She had used to handle me like that in the old days, too. When I grew too angry to be reasonable. On this day, though, I didn’t feel like being reasonable. I was frustrated and angry and didn’t care who knew about that. In fact, I went out of my way to let people know.

“Let’s see,” I said, snatching the file out of her hands. “Okay, report one, page one. Detail aging report not including accounts featuring negative balances. Only, I’m seeing an awful lot of negative balances here. It looks like your team couldn’t be bothered to check the right box on our file-sharing software.”

I tossed the file down onto the table and went to the next one.

“Report two, page three. Managerial task on time versus rate variance over a six-month time frame. Instead, I’m looking at managerial tasks on time versus a trial balance report of six weeks. That’s not even a unit of time we schedule on for either company.”

I dropped that report too and then took in Jenna’s team with my glare.

“I can’t use any of these reports. They’re useless. This is terrible, bad performance all around.”

I tossed the remaining files onto the table, spilling them out in a fan pattern totally by accident. It looked sort of cool, though.

“If I didn’t know any better, I would think that this was done on purpose as a way to sabotage the progress we’re making on the merger.”

My eyes narrowed to slits as my hand clenched into a fist on top of the table.

“Or at least, to stall our progress if not stop it cold.”

Jenna cleared her throat. “You’re right. These results are poor indeed. We’ll work on making it better.”

“I don’t need promises, Jenna. I don’t care about them. If someone gives me a promise and a cup of coffee, then I have exactly a cup of coffee when all is said and done.”

Her eyes narrowed, but she nodded and didn’t offer argument.

“I don't care about promises. But do you know what I do care about?”

“Results,” Blake blurted eagerly, looking over at me out of the corner of his eye to see if I was impressed by it. I wasn’t and he deflated.

“I care about results,” I continued as if Blake had not spoken. I think everyone was on board with pretending that he had not. “If you can’t get me the results I need, then why are you even here, Jenna?”

Her eyes grew hard, but she didn’t offer verbal protest. Jenna’s gaze suggested she felt betrayed. Maybe I shouldn’t have said that line about her being ready for work at nine a.m. sharp while we were cuddling after mind-blowing sex. She had kind of taken that personally.

“Hey, you can’t call her out for this,” Becky said, standing up. “It’s not Jenna’s fault. She didn’t have time to look at the documents, she trusted us with this. If you want to blame someone, blame the three of us.”

She gestured at herself, Joestar, and Polnaraff.

“We’re the ones who prepared that file folder, so maybe you should blame us.”

“It doesn’t matter if she was directly involved in the mistake or not,” I said simply, dismissively. “Jenna was the one in charge of this team. Any failure on your part is a failure in turn on her part. That is the way of leadership. You sink or swim along with your team, or you don’t go anywhere at all.”

“I’m sorry.” Jenna bowed her head. “I had issues in my personal life lately and I have allowed it to bleed over into work.”

I flinched, because I knew what she was talking about. Not only had her mother suffered a serious heart attack and then had a major surgery as a result, but she had lost her main babysitter as a result. Now she had to struggle between visiting her ill mother in the hospital, taking care of Damon, and managing the billion-dollar merger.
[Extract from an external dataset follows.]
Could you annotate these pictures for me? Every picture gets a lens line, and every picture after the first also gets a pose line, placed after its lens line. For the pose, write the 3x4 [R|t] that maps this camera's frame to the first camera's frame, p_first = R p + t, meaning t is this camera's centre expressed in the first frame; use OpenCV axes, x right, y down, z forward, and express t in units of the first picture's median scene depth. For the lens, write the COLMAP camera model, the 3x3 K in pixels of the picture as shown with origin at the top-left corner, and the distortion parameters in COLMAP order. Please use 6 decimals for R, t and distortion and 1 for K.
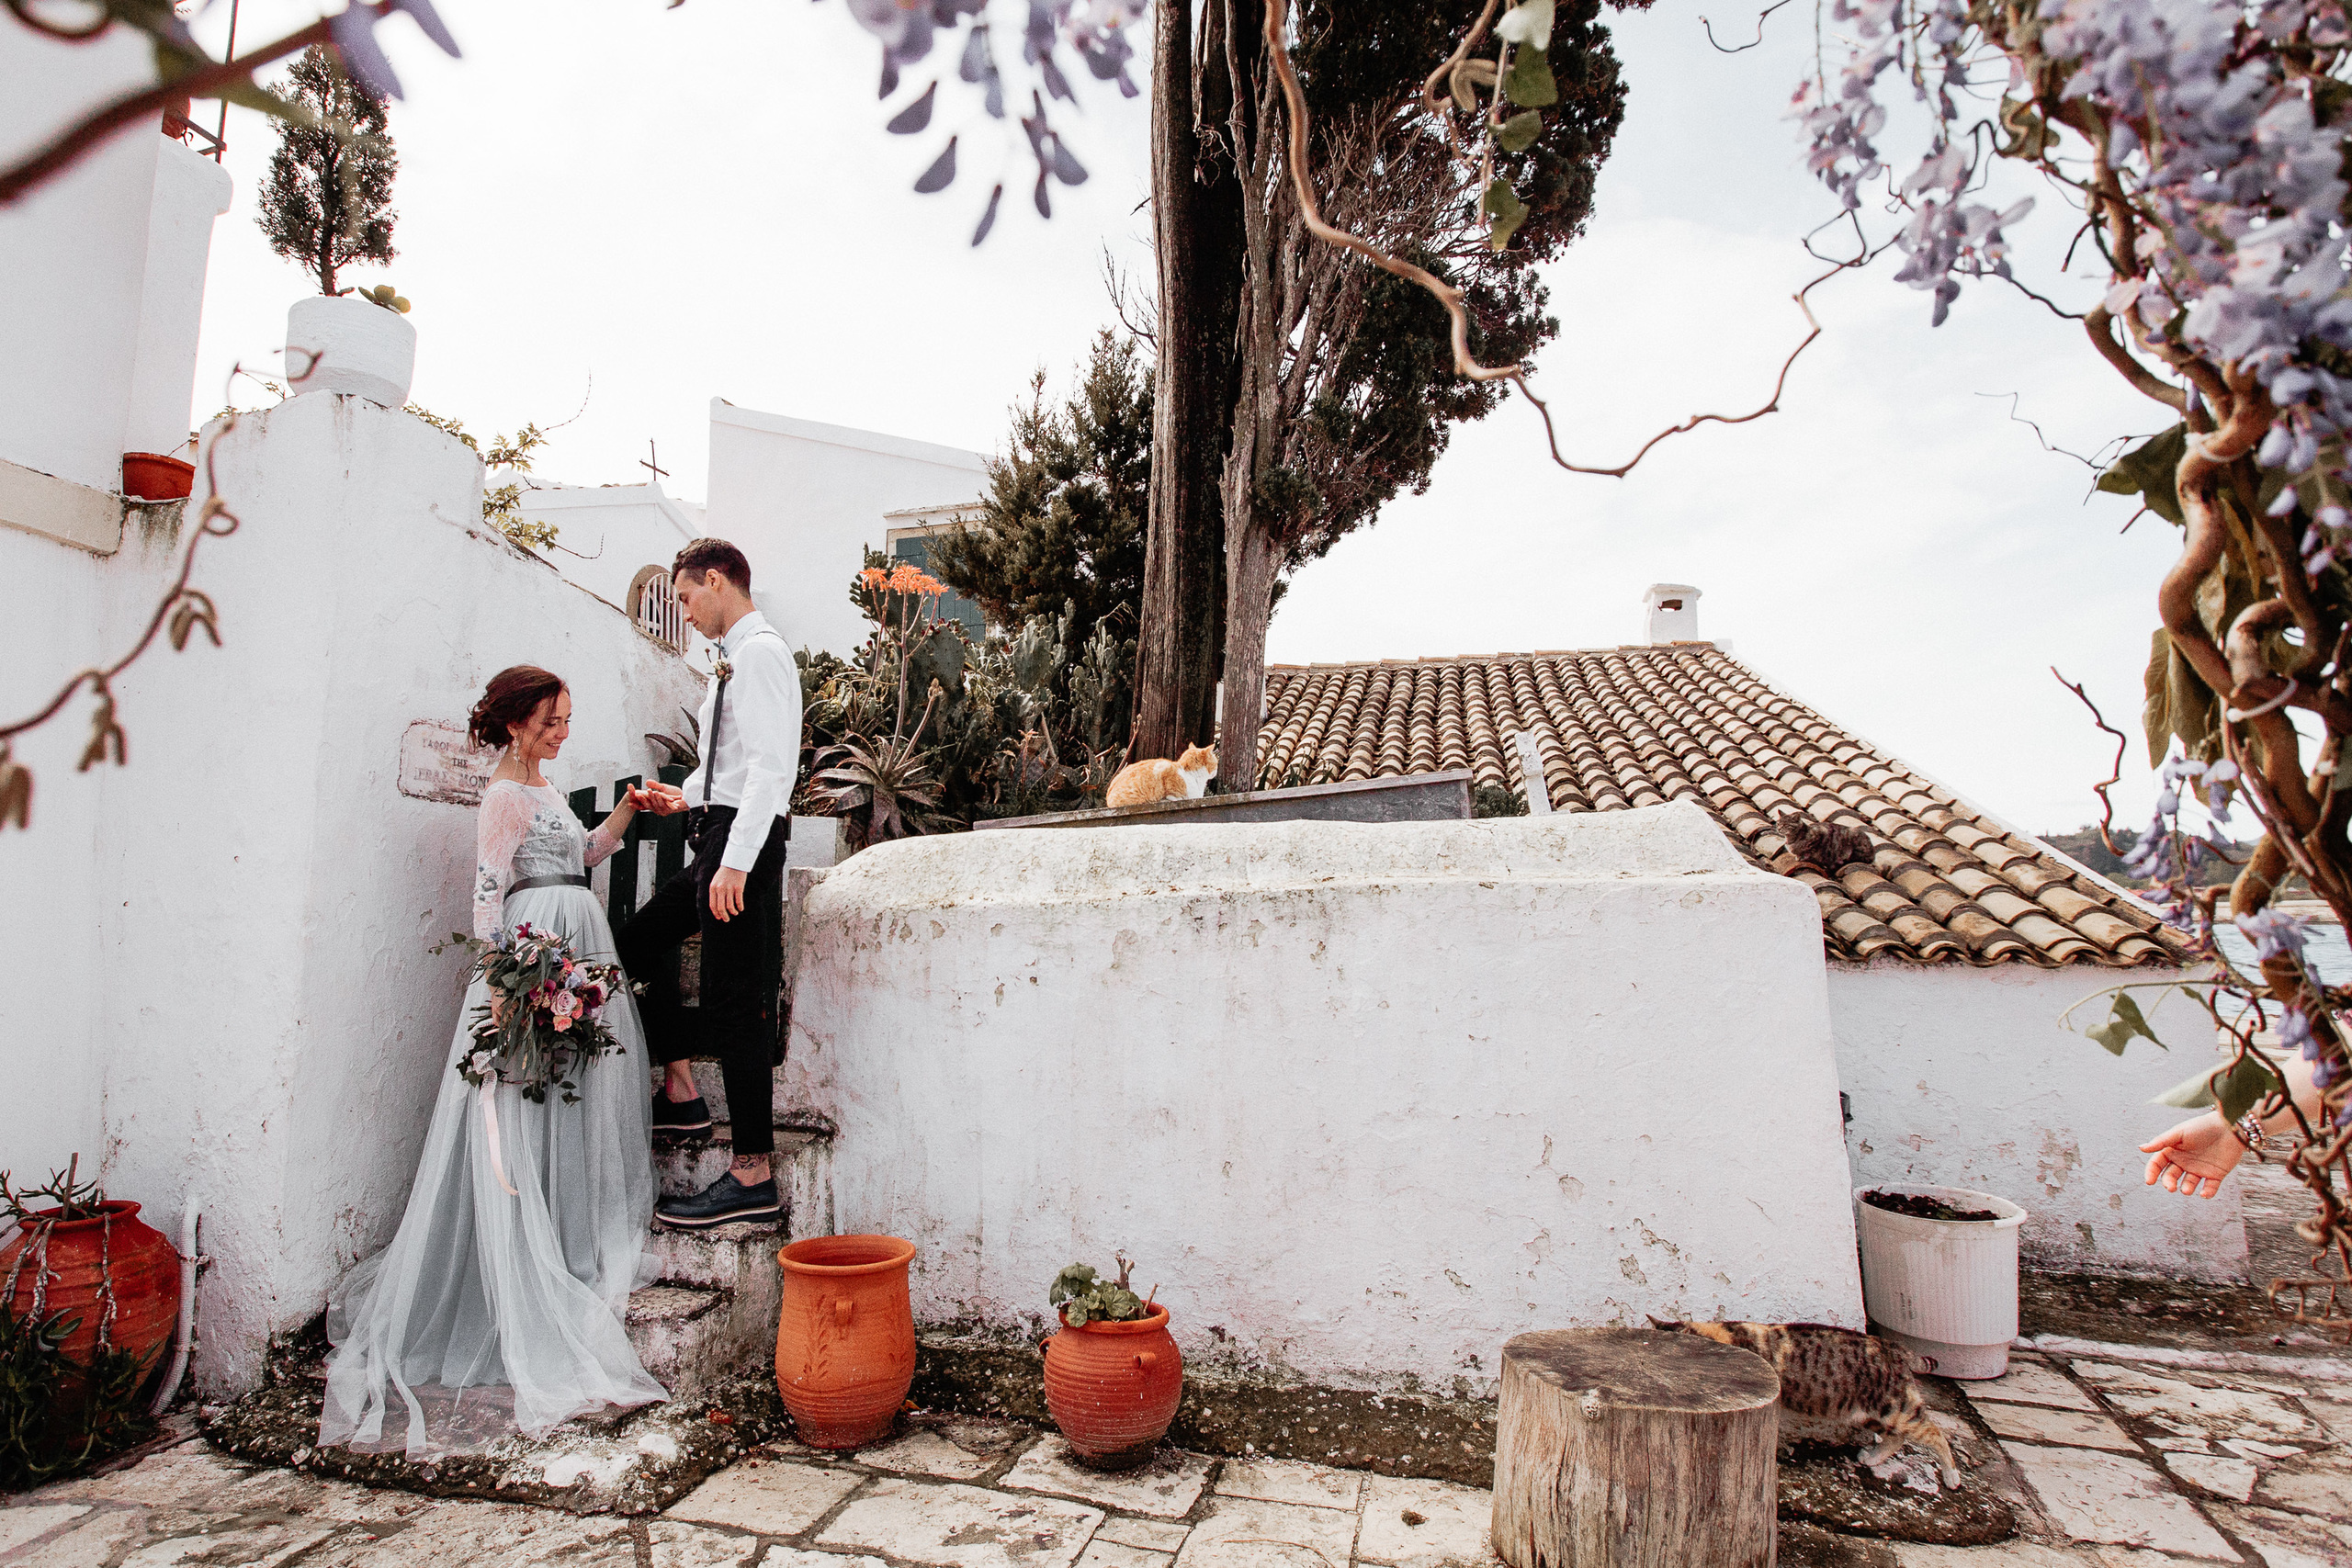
lens RADIAL K [[1417.1, 0, 1062.3], [0, 1417.1, 737.6], [0, 0, 1]] dist [-0.071809, 0.043147]
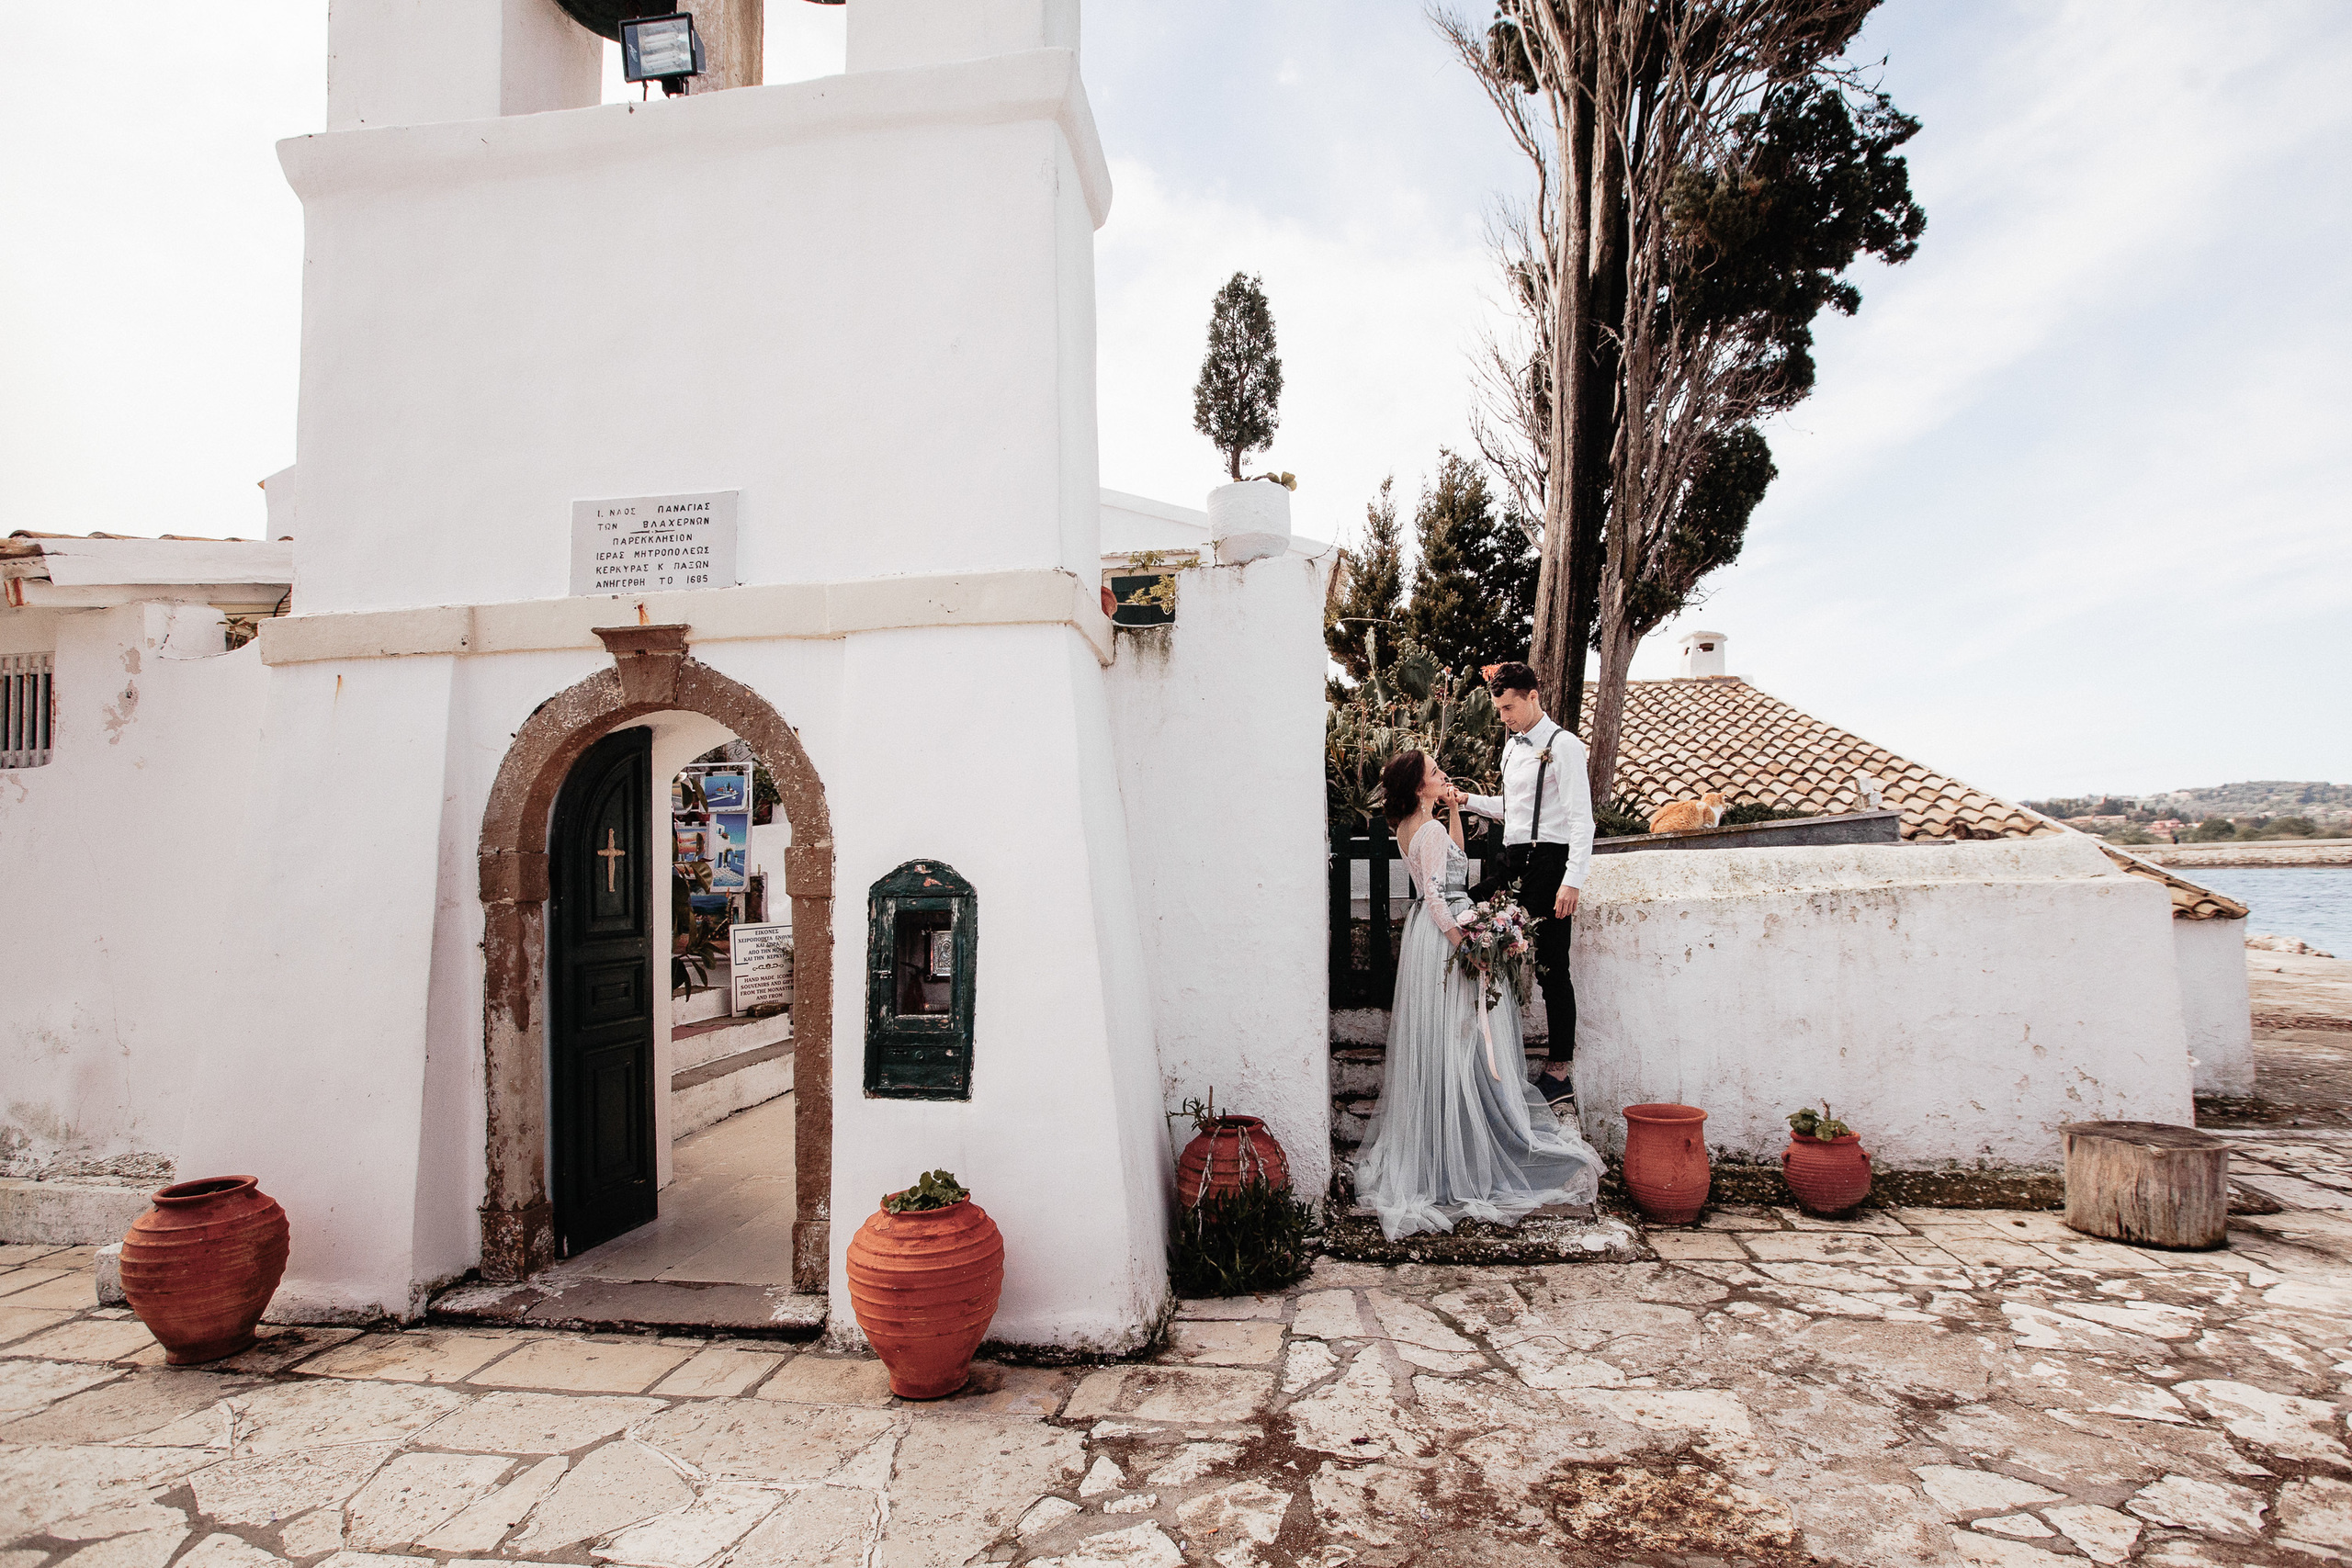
lens RADIAL K [[1302.2, 0, 1170.9], [0, 1302.2, 847.9], [0, 0, 1]] dist [-0.054984, 0.031184]
pose [[0.978211, -0.014831, 0.207082, -1.007515], [-0.007251, 0.994396, 0.105469, -0.099260], [-0.207486, -0.104673, 0.972622, -0.324168]]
On some level, I knew that she was right and I was wrong. I was wrong to call her out when I knew what she was going through in her personal life.

But this is business and I can’t afford to be influenced by feelings. I doubled down on what I had said in the first place.

“I don’t care, Jenna,” I snapped. “I don’t care about you or your excuses. Someone please remind me what the difference is between a reason and an excuse.”

Jenna’s eyes grew dark and hard. For a moment I wondered if she was going to get up and leave right then. Part of me wished that she would, and free me from her damnable penetrating gaze. She laid bare parts of me I had struggled to keep concealed and buried for a long time. It didn’t seem fair somehow, and my vulnerability made me bristle.

“How dare you talk to me like that,” she snapped, her eyes laser-focused on me. “You want to complain about the file folder not being up to snuff? We wouldn’t even have to put it together, wouldn't even be in this situation in the first place if you hadn’t let your documents get stolen.”

I winced on the inside, because she was right. My paranoia and not having security cameras installed had come to be my downfall in this case. It was kind of a low blow, but then again I was swinging for the fences as well.

“The security gaffe was my fault. It was my fault the documents had gotten stolen. There, you see, that is how you take accountability. But the fact of the matter is, Jenna, I gaveyouthat assignment. You were supposed to put those documents back together along with your team. If you choose to delegate the tasks given to you, that is your own business.”